Long-horizon planning capability is also limited. Current VLA excels at single-step or short-horizon tasks (pick up a cup, fold one piece of clothing), but has limited capability for composite tasks requiring dozens of steps (tidy a room, cook a meal). This direction is being addressed through integration with world models: using a world model to predict possible future states, providing VLA with planning capability. Works like UniSim (Google/MIT, 2023) are also exploring the use of generative models to synthesize training data and reduce the cost of real data collection. The two tracks are complementary here.
To summarize: judging whether a robot control problem should follow the physics track or the learning track comes down to two variables.
System complexity: how much can hand-modeling compress system behavior while keeping information loss low? If the system’s physics can be precisely described with a small number of equations (rockets, industrial manipulator kinematics), physical modeling is the more efficient choice. If the system involves a large number of interactions that are hard to model (flexible contact, diverse objects, unstructured environments), hand-compression necessarily loses critical dimensions and the learned approach’s upper bound is higher.

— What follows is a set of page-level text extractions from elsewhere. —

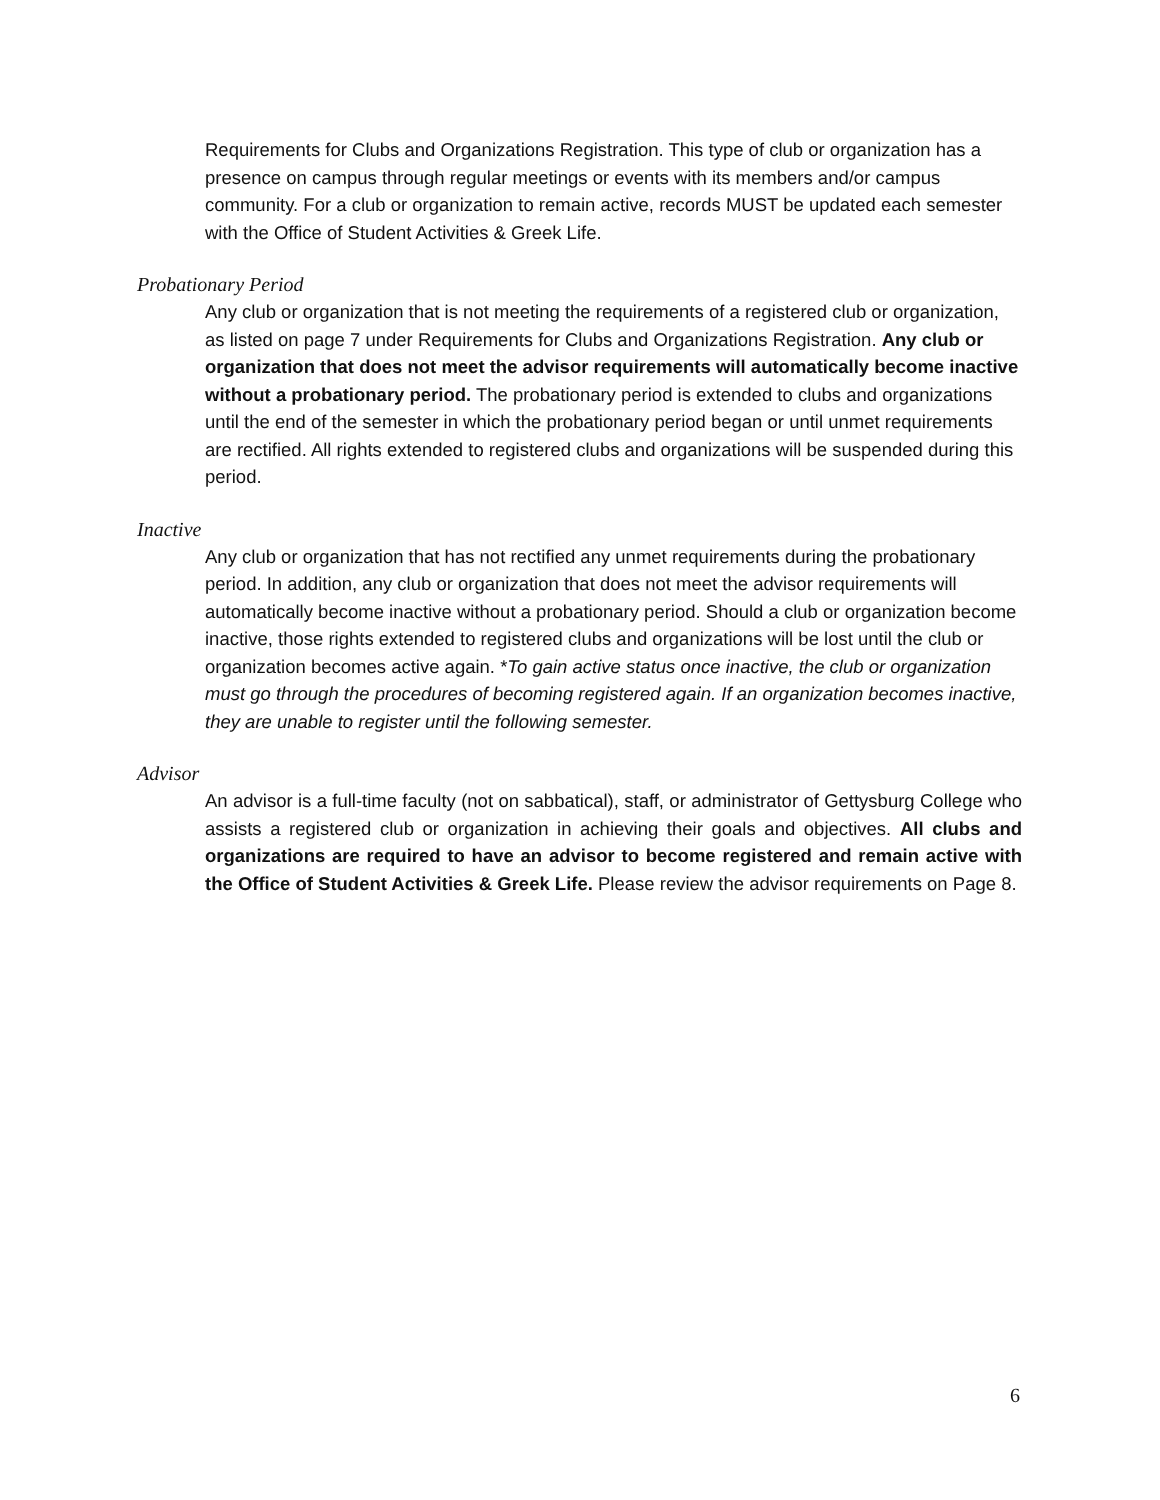Requirements for Clubs and Organizations Registration. This type of club or organization has a presence on campus through regular meetings or events with its members and/or campus community. For a club or organization to remain active, records MUST be updated each semester with the Office of Student Activities & Greek Life.
Probationary Period
Any club or organization that is not meeting the requirements of a registered club or organization, as listed on page 7 under Requirements for Clubs and Organizations Registration. Any club or organization that does not meet the advisor requirements will automatically become inactive without a probationary period. The probationary period is extended to clubs and organizations until the end of the semester in which the probationary period began or until unmet requirements are rectified. All rights extended to registered clubs and organizations will be suspended during this period.
Inactive
Any club or organization that has not rectified any unmet requirements during the probationary period. In addition, any club or organization that does not meet the advisor requirements will automatically become inactive without a probationary period. Should a club or organization become inactive, those rights extended to registered clubs and organizations will be lost until the club or organization becomes active again. *To gain active status once inactive, the club or organization must go through the procedures of becoming registered again. If an organization becomes inactive, they are unable to register until the following semester.
Advisor
An advisor is a full-time faculty (not on sabbatical), staff, or administrator of Gettysburg College who assists a registered club or organization in achieving their goals and objectives. All clubs and organizations are required to have an advisor to become registered and remain active with the Office of Student Activities & Greek Life. Please review the advisor requirements on Page 8.
6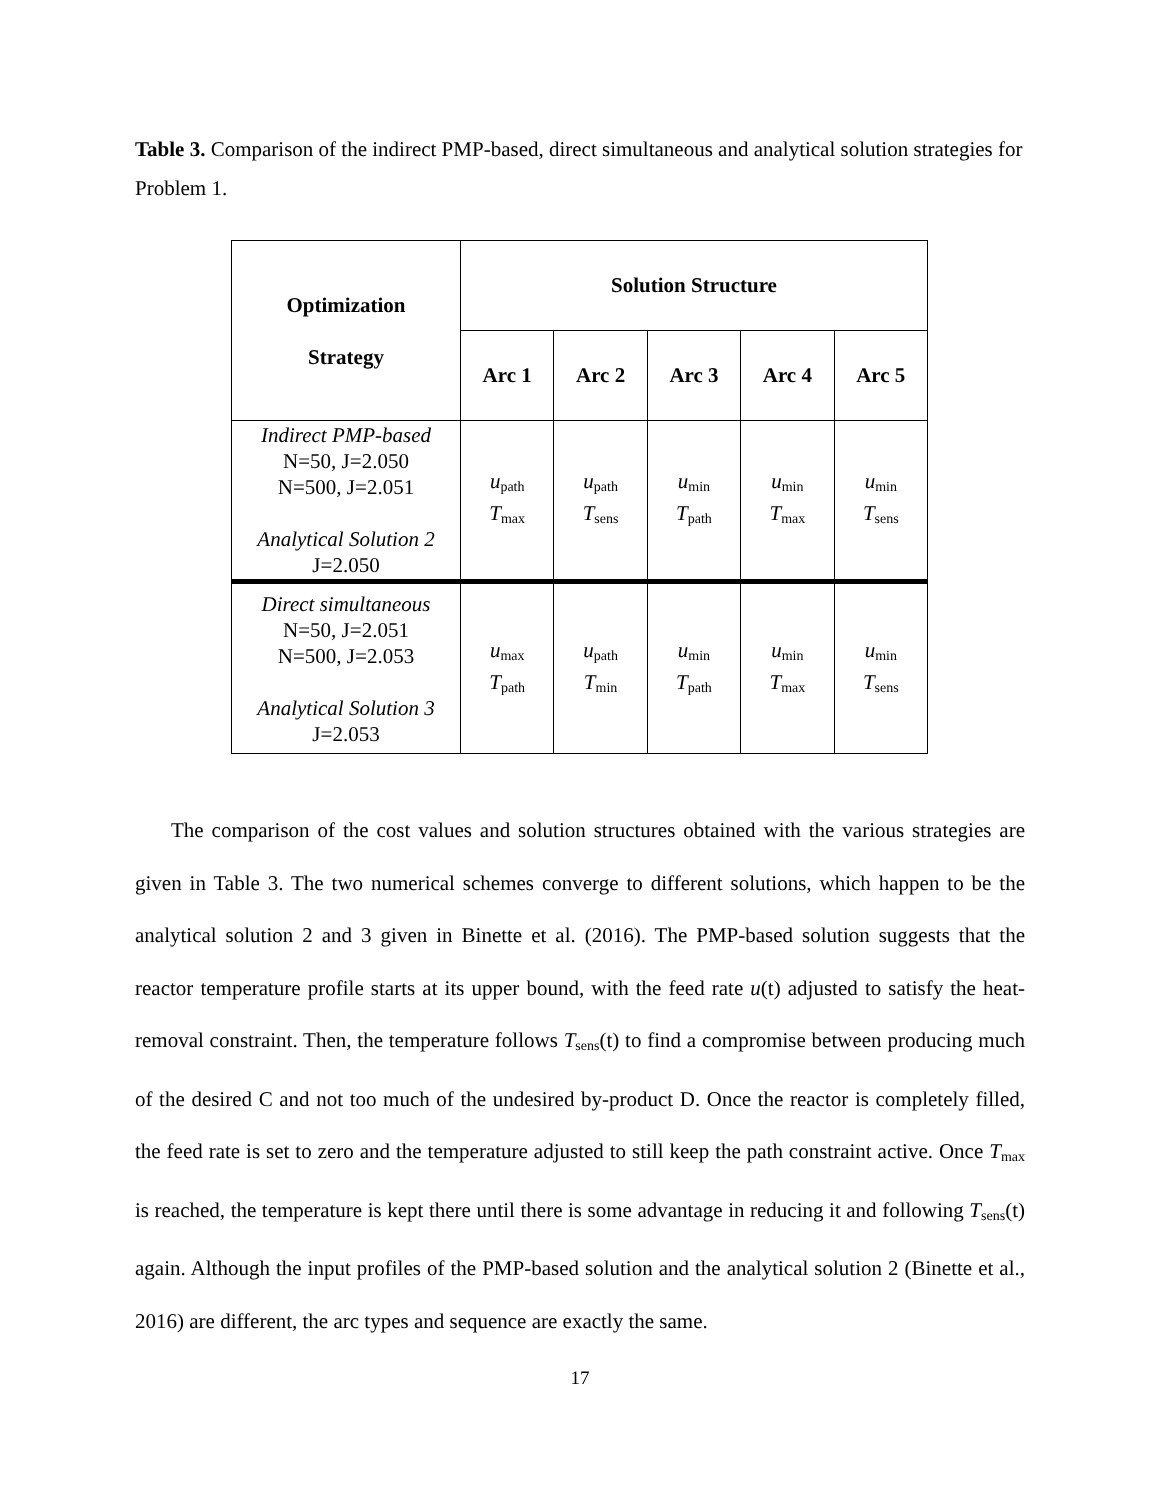Table 3. Comparison of the indirect PMP-based, direct simultaneous and analytical solution strategies for Problem 1.
| Optimization Strategy | Solution Structure | | | | |
| --- | --- | --- | --- | --- | --- |
| | Arc 1 | Arc 2 | Arc 3 | Arc 4 | Arc 5 |
| Indirect PMP-based N=50, J=2.050 N=500, J=2.051 Analytical Solution 2 J=2.050 | u<sub>path</sub> T<sub>max</sub> | u<sub>path</sub> T<sub>sens</sub> | u<sub>min</sub> T<sub>path</sub> | u<sub>min</sub> T<sub>max</sub> | u<sub>min</sub> T<sub>sens</sub> |
| Direct simultaneous N=50, J=2.051 N=500, J=2.053 Analytical Solution 3 J=2.053 | u<sub>max</sub> T<sub>path</sub> | u<sub>path</sub> T<sub>min</sub> | u<sub>min</sub> T<sub>path</sub> | u<sub>min</sub> T<sub>max</sub> | u<sub>min</sub> T<sub>sens</sub> |
The comparison of the cost values and solution structures obtained with the various strategies are given in Table 3. The two numerical schemes converge to different solutions, which happen to be the analytical solution 2 and 3 given in Binette et al. (2016). The PMP-based solution suggests that the reactor temperature profile starts at its upper bound, with the feed rate u(t) adjusted to satisfy the heat-removal constraint. Then, the temperature follows T<sub>sens</sub>(t) to find a compromise between producing much of the desired C and not too much of the undesired by-product D. Once the reactor is completely filled, the feed rate is set to zero and the temperature adjusted to still keep the path constraint active. Once T<sub>max</sub> is reached, the temperature is kept there until there is some advantage in reducing it and following T<sub>sens</sub>(t) again. Although the input profiles of the PMP-based solution and the analytical solution 2 (Binette et al., 2016) are different, the arc types and sequence are exactly the same.
17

Data abundance: how much data is available to let a general-purpose function approximator learn the state space? If data is extremely scarce (rocket launches, deep space exploration), physical knowledge as a prior is irreplaceable. If data is abundant or can be generated at scale (autonomous vehicle fleets, robot teleoperation, simulation environments), learned approaches can fully exploit their unsaturated advantage.
What the robotics field is currently experiencing is a progressive migration toward learned approaches as applications move from low to high system complexity. Industrial manipulator kinematic control (low complexity) requires almost no learning. Quadruped locomotion (medium complexity) has already migrated from MPC to RL + sim-to-real. General manipulation (high complexity) is migrating toward VLA. As data infrastructure matures and model capabilities improve, the problem domain suited to learned approaches continues to expand, and the boundary between the two tracks keeps moving.
This framework also explains why the physics track looks elegant but hits walls, while the brute-force approach wins. The elegance of physical modeling comes from its compression efficiency — but compression efficiency is precisely its bottleneck in complex systems. When data and compute are sufficient, “no compression” is a better strategy than “compression,” even if it looks less elegant. This pattern has repeated itself in NLP, computer vision, and autonomous driving; robot control is simply the latest validation.